A's role did not involve working with or dealing with issues relating to children. The employer, B, is frequently in the public eye and some of its responsibilities require it to have regard to the interests of children. The Metropolitan Police informally told B of a number of allegations against A. It then formally provided B with what it called 'limited disclosure' regarding allegations that A had been involved in the sexual abuse of children, and advised B that A posed a continuing threat to children. B dismissed A because of the risk he posed to the authority's reputation.

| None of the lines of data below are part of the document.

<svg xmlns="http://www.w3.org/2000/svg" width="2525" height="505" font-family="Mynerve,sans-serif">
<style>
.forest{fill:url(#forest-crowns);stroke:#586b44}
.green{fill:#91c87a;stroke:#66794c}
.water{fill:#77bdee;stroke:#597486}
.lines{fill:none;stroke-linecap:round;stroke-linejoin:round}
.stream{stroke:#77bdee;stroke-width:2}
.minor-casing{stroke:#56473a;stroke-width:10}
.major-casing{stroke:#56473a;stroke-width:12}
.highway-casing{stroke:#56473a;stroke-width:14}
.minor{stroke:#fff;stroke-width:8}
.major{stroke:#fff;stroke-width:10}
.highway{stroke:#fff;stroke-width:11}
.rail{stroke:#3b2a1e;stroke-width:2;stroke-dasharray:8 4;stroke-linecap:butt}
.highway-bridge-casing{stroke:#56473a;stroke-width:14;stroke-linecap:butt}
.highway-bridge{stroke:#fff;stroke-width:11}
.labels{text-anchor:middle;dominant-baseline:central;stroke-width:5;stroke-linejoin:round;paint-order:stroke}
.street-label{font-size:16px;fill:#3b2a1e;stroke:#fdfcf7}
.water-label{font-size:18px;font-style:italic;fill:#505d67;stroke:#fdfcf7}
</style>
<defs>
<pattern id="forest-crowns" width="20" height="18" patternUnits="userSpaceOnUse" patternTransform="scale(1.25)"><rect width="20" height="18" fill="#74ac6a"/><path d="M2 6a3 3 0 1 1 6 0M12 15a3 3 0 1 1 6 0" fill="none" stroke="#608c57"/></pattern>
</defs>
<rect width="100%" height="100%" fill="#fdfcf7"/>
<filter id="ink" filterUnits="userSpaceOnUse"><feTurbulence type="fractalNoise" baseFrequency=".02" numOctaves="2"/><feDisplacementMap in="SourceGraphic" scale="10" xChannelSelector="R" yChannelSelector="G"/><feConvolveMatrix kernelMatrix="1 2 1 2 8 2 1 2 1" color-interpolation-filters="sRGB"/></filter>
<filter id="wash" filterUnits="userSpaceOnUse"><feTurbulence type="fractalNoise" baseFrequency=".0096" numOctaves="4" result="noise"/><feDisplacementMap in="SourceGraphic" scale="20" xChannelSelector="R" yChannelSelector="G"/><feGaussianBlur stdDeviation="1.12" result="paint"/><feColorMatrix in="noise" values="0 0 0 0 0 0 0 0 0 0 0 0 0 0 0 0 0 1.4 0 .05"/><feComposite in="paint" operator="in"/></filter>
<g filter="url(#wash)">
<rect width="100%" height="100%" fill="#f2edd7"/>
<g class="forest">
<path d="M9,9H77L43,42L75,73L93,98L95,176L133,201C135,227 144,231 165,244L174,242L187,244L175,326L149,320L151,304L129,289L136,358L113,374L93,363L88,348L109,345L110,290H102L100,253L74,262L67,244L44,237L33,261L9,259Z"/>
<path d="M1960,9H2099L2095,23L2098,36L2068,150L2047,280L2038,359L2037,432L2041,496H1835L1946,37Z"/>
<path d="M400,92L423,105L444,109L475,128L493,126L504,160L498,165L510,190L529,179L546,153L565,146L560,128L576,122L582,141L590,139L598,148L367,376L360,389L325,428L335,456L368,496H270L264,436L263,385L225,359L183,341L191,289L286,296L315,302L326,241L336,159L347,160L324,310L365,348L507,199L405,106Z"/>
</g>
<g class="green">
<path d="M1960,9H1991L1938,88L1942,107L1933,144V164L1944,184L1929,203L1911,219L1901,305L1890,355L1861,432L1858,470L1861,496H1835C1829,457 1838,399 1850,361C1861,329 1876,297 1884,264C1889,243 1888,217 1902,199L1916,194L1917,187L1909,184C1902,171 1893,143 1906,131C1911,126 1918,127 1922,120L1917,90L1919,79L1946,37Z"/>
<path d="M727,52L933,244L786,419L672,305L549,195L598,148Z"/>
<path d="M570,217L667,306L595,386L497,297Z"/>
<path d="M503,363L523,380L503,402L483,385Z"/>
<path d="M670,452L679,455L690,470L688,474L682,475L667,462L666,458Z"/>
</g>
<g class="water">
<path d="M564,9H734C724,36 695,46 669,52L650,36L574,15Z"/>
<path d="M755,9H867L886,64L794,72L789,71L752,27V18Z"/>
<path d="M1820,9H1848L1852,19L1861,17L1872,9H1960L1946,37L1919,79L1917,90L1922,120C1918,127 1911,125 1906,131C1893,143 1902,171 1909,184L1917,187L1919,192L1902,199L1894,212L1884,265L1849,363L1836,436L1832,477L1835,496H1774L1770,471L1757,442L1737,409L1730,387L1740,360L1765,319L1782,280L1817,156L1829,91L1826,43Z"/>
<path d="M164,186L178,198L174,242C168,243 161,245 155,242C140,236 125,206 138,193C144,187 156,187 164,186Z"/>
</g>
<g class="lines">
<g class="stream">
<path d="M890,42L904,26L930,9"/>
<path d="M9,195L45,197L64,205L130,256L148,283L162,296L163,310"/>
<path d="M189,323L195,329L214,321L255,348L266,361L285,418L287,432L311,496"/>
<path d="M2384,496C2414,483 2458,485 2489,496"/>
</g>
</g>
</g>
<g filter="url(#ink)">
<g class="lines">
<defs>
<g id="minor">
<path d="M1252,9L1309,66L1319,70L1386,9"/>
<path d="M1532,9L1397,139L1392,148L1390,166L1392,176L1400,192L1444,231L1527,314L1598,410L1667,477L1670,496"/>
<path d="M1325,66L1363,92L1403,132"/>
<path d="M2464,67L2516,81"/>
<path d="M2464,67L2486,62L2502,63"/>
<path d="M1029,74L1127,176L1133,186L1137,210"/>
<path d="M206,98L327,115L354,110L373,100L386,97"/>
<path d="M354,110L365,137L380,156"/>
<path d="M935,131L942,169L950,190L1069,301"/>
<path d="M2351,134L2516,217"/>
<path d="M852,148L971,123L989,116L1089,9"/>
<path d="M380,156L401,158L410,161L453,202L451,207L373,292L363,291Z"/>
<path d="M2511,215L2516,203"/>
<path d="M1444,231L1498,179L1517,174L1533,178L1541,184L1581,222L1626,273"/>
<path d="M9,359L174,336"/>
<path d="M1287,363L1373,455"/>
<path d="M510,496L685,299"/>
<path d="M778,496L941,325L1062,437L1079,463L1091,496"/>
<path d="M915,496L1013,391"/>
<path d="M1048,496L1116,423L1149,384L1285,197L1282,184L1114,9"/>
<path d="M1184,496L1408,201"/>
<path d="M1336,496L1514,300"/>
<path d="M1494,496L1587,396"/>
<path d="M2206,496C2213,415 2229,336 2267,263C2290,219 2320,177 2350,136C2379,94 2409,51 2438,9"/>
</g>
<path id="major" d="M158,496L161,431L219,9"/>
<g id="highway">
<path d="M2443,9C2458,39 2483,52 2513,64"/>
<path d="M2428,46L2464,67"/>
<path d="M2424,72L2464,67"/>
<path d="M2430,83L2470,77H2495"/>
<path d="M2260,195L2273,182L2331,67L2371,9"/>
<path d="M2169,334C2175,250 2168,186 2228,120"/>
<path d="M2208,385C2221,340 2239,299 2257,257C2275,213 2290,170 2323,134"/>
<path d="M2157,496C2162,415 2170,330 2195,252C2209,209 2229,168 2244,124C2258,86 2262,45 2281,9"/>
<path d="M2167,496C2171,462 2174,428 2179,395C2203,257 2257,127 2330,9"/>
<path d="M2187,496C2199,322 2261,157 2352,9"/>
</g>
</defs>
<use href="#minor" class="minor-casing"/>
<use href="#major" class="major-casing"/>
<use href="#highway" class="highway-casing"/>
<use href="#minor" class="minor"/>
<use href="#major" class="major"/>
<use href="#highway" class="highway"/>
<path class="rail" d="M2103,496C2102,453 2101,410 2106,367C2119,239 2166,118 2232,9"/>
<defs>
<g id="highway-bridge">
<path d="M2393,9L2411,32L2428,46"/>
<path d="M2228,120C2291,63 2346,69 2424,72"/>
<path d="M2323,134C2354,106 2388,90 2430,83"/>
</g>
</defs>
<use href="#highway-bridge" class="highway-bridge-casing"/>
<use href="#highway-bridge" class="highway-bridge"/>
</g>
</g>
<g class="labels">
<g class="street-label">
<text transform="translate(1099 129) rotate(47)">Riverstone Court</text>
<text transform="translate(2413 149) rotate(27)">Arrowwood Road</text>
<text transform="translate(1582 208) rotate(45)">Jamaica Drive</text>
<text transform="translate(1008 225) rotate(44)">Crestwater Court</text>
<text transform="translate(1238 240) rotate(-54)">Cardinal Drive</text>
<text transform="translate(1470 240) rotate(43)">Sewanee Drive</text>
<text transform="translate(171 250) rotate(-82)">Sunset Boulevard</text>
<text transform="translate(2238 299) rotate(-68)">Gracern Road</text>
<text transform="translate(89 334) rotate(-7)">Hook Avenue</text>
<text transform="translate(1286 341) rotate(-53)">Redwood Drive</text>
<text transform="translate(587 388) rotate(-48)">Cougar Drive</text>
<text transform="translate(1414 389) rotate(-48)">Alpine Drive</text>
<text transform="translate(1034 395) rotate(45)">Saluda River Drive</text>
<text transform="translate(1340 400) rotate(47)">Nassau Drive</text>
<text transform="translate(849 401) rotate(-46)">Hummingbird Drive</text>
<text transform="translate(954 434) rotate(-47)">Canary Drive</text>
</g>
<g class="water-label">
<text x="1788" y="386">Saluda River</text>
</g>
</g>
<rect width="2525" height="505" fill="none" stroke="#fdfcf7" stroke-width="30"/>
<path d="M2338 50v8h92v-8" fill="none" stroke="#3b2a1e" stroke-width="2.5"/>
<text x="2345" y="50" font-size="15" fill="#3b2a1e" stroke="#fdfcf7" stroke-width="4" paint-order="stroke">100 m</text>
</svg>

Despite the fact that the alleged conduct had been neither proved nor admitted, the EAT held that A's dismissal was fair. Although there is clearly potential for the employee to suffer an injustice in such circumstances, the tribunal has to decide only whether the employer has acted fairly in the circumstances. The EAT concluded that it was legitimate for B, in its particular circumstances, to be concerned about the risk to its public reputation if it came to light that it continued to employ A after being officially notified that he was a sex offender and posed a continuing risk to children.

Impact on employers

  • This is a helpful decision for employers wishing to take action on the basis of information that gives them cause for concern, even if the information contains allegations that have not have been proven in criminal proceedings.

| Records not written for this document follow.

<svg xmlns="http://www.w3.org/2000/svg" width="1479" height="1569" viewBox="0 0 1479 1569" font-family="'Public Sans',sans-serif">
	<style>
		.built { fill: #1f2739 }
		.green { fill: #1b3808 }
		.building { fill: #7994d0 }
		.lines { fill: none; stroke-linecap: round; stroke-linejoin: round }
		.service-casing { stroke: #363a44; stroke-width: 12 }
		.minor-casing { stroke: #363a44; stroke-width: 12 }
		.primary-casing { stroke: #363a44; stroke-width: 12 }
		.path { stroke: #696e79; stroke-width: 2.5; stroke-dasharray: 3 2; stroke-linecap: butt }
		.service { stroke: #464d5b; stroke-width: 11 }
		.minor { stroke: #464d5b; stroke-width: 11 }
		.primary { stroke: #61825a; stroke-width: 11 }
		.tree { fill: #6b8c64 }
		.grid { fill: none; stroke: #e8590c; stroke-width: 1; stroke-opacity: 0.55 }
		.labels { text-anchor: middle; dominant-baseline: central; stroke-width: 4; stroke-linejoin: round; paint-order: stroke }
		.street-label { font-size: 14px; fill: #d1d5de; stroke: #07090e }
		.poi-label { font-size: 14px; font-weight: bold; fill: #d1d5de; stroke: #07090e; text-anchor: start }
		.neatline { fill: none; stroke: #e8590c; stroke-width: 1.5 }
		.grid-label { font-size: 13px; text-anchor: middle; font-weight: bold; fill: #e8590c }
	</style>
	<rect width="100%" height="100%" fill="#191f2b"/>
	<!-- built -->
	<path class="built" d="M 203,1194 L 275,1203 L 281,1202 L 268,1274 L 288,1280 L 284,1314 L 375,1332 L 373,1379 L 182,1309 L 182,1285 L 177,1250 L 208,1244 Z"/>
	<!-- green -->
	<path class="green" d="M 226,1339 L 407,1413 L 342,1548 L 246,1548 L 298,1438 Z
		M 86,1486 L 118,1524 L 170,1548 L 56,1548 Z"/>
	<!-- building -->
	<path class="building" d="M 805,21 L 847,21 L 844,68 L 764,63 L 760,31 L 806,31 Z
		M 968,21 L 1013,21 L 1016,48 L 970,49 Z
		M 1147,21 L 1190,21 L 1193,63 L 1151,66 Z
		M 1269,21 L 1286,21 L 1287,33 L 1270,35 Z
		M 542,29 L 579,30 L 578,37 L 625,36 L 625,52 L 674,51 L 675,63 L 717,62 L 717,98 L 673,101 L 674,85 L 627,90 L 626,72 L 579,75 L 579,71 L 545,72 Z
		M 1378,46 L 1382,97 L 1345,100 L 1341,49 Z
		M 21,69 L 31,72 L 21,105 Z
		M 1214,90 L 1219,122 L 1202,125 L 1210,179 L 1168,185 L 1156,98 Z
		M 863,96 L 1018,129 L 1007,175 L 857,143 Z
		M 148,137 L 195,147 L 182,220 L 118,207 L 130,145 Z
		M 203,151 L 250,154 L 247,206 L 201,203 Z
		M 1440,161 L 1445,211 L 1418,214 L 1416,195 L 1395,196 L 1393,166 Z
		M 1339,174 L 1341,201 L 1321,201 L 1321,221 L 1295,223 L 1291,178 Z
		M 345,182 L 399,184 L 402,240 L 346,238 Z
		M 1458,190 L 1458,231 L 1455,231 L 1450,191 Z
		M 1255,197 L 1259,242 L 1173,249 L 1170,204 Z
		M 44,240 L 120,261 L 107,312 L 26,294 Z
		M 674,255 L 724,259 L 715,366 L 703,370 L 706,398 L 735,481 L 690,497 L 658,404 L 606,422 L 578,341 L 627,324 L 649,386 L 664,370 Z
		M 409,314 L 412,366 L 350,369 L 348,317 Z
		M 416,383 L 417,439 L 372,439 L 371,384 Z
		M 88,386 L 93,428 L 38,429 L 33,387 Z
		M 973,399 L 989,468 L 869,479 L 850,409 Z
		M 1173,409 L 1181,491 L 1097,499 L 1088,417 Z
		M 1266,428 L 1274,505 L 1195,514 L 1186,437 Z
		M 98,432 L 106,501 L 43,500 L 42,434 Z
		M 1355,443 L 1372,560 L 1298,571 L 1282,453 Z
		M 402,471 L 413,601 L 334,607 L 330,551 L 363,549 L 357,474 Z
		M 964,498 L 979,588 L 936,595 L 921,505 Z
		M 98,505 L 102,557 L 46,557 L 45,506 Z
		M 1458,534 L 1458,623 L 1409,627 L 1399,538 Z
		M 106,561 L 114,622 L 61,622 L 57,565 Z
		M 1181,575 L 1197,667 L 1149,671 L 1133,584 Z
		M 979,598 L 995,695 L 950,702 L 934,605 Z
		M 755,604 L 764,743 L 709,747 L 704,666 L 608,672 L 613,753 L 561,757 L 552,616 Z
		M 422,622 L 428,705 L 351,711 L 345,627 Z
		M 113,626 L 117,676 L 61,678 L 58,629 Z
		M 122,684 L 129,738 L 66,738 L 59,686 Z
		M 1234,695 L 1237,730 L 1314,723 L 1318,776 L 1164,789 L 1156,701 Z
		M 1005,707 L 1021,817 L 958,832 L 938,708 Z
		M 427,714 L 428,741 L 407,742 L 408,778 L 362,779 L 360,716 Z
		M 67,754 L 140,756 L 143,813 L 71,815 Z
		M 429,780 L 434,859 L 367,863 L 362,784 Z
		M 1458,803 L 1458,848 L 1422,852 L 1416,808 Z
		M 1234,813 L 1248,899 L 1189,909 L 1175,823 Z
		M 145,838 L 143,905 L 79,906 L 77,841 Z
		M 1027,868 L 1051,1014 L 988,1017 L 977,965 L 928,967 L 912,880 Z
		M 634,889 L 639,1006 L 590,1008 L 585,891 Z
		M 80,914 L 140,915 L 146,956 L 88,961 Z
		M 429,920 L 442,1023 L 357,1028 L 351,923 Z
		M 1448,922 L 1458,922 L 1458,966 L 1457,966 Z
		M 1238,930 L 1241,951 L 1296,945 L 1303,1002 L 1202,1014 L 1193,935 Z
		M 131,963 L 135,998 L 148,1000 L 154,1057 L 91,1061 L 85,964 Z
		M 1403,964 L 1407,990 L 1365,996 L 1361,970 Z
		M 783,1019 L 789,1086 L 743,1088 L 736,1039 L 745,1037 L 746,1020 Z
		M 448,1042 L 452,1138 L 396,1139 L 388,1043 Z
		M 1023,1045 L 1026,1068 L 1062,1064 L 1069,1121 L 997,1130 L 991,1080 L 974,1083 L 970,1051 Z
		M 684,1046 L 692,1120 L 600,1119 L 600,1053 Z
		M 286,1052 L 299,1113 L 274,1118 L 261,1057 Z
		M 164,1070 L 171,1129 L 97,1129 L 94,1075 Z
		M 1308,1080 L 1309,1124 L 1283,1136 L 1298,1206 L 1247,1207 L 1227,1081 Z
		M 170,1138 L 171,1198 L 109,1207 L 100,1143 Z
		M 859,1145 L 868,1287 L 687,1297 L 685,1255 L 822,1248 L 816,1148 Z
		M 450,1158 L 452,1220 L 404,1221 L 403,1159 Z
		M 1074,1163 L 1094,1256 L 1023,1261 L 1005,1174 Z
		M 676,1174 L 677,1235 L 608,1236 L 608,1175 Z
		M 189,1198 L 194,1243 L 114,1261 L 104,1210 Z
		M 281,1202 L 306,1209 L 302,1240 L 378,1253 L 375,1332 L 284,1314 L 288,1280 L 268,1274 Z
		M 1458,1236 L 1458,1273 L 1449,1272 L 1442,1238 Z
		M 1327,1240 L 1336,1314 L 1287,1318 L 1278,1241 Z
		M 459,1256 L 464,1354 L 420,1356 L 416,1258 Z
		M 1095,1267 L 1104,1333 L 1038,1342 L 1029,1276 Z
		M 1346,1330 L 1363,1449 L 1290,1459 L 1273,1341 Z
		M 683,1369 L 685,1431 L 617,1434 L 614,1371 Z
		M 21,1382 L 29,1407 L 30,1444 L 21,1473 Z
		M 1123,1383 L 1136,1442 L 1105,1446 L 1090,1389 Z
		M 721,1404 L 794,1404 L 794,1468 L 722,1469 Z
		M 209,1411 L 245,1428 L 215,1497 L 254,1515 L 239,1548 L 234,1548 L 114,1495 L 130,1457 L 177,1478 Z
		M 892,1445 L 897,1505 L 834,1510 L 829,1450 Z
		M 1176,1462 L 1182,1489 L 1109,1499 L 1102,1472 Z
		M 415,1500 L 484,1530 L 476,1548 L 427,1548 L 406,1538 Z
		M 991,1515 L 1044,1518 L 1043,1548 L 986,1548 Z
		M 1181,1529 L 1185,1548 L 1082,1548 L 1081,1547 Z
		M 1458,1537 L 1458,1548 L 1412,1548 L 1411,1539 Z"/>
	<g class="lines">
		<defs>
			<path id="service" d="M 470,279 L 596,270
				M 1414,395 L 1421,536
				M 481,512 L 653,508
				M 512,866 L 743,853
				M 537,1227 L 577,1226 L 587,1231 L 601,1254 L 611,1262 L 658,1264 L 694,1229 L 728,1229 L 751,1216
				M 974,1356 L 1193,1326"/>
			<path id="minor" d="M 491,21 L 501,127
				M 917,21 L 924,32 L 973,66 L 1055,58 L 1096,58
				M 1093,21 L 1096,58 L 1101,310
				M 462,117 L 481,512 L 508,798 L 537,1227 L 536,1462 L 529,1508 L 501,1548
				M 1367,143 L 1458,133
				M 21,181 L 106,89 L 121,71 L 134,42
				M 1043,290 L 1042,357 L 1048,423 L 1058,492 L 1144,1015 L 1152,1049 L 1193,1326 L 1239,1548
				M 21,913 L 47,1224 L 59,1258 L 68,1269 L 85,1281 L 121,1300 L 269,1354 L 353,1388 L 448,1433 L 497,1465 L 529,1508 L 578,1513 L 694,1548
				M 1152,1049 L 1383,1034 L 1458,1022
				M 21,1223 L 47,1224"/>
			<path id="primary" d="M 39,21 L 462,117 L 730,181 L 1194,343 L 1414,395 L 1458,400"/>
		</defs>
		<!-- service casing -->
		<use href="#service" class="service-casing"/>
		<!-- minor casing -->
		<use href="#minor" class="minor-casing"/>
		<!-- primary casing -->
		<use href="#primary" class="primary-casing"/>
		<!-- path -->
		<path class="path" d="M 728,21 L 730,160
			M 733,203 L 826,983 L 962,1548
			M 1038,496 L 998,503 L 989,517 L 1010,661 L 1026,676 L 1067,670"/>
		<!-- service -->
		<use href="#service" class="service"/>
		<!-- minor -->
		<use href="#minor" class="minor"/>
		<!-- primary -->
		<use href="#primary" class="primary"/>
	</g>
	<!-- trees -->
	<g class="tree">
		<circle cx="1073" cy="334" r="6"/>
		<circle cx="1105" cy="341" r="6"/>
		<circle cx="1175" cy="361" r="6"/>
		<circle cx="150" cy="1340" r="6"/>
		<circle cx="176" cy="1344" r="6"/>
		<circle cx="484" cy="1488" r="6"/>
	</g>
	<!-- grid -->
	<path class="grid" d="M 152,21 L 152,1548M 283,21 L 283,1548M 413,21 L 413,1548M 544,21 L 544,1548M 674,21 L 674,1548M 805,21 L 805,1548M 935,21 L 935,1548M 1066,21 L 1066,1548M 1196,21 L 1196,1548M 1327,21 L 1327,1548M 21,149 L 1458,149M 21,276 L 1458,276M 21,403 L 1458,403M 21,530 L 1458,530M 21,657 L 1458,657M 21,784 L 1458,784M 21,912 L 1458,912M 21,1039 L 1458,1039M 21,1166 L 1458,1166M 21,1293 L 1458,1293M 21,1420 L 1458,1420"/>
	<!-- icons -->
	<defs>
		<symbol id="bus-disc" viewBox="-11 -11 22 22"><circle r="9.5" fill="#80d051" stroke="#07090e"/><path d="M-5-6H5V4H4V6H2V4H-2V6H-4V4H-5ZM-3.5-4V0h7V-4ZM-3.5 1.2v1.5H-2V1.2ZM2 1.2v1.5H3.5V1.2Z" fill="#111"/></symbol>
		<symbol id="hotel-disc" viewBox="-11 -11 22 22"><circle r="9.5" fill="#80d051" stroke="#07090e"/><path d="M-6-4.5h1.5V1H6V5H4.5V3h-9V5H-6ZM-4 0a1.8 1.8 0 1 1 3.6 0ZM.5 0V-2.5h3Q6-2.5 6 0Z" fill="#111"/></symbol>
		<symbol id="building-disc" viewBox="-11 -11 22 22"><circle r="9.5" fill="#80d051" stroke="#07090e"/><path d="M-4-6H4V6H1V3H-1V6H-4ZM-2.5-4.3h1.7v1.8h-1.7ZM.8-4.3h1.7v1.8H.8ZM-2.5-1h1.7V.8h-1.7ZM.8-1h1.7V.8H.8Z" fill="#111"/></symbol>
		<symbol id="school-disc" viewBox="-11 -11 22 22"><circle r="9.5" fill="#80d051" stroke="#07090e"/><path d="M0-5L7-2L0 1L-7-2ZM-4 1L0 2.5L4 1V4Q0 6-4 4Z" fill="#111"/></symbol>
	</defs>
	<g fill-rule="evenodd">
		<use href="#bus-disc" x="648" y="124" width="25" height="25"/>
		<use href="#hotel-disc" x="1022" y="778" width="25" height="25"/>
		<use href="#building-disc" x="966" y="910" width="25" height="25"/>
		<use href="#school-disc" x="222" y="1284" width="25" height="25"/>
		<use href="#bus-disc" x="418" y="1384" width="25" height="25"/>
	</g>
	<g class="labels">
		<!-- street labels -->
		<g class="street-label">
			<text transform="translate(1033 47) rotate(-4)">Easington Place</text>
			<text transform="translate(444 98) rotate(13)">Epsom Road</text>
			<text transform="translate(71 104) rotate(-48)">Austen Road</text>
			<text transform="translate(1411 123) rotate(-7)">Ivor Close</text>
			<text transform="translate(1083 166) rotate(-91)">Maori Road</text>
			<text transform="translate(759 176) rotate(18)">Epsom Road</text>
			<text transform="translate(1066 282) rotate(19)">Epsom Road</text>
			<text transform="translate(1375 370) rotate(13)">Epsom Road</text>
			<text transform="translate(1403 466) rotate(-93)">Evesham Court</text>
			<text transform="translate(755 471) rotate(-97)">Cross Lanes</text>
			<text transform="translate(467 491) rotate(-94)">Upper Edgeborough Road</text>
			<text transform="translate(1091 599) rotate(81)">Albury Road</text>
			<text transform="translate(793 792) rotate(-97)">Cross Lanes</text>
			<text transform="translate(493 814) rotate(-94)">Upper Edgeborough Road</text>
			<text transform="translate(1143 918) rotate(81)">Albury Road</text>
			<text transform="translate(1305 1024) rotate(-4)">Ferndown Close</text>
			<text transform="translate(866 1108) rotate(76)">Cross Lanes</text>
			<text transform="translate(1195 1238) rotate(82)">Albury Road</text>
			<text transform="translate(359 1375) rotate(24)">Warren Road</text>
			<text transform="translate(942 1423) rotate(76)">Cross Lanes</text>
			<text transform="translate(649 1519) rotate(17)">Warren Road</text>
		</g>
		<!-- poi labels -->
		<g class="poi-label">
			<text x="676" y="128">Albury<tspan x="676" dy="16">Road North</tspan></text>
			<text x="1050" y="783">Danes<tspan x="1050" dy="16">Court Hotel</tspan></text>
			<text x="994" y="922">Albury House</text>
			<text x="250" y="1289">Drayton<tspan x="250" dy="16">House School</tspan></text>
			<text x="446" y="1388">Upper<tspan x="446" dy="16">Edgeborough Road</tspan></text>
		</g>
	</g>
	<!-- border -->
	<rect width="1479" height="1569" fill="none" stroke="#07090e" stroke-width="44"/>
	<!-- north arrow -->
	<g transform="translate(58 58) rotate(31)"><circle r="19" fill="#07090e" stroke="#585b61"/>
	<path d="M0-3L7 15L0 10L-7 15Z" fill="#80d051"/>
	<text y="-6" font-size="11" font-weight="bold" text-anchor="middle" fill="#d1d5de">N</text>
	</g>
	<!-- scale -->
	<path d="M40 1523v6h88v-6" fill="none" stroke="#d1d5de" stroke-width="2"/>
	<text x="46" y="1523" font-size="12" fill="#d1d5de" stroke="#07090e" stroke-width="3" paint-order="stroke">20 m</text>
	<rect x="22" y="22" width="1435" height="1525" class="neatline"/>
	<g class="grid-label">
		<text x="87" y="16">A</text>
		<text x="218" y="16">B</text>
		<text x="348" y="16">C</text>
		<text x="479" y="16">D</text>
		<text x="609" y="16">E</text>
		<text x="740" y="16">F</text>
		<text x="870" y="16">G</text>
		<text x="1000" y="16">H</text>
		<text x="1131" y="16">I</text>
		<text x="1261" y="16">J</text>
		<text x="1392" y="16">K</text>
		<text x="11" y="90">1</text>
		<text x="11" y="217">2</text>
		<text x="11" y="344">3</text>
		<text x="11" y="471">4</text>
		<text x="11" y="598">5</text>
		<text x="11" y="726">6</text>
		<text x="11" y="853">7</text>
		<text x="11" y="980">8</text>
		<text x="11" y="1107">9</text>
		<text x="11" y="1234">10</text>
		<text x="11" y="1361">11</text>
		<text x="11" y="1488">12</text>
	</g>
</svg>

  • The EAT gave guidance to employers on the safeguards that should be observed before relying on official disclosures to take action against an employee. These safeguards equally should be applied before relying on any information received from any third party:
  1. an employer that receives information from a body under an official disclosure regime in principle and subject to certain safeguards is entitled to treat that information as reliable. It is not expected to carry out its own investigation to test the reliability of information received from a responsible public authority. In some cases, however, it may be required to scrutinise the provider of the information;
  2. it will not be reasonable for an employer merely to take an uncritical view of information disclosed to it. The employer should insist on a sufficient degree of formality and specificity about the disclosure before contemplating taking any action against the employee on the basis of it;
  3. if the employer is in a position, either from its own knowledge or from information obtained from the employee, to raise questions about the reliability of the disclosed information, the employer should put those questions to the body providing the information and seek credible reassurance that all relevant information has been taken into account; and
  4. an employer which decides to take action on the basis of information provided by a third party needs to identify the reason they are doing so and consider whether the reason justifies the proposed sanction. The EAT criticised the increasing trend to rely on a 'breakdown of trust and confidence' as the reason for dismissal.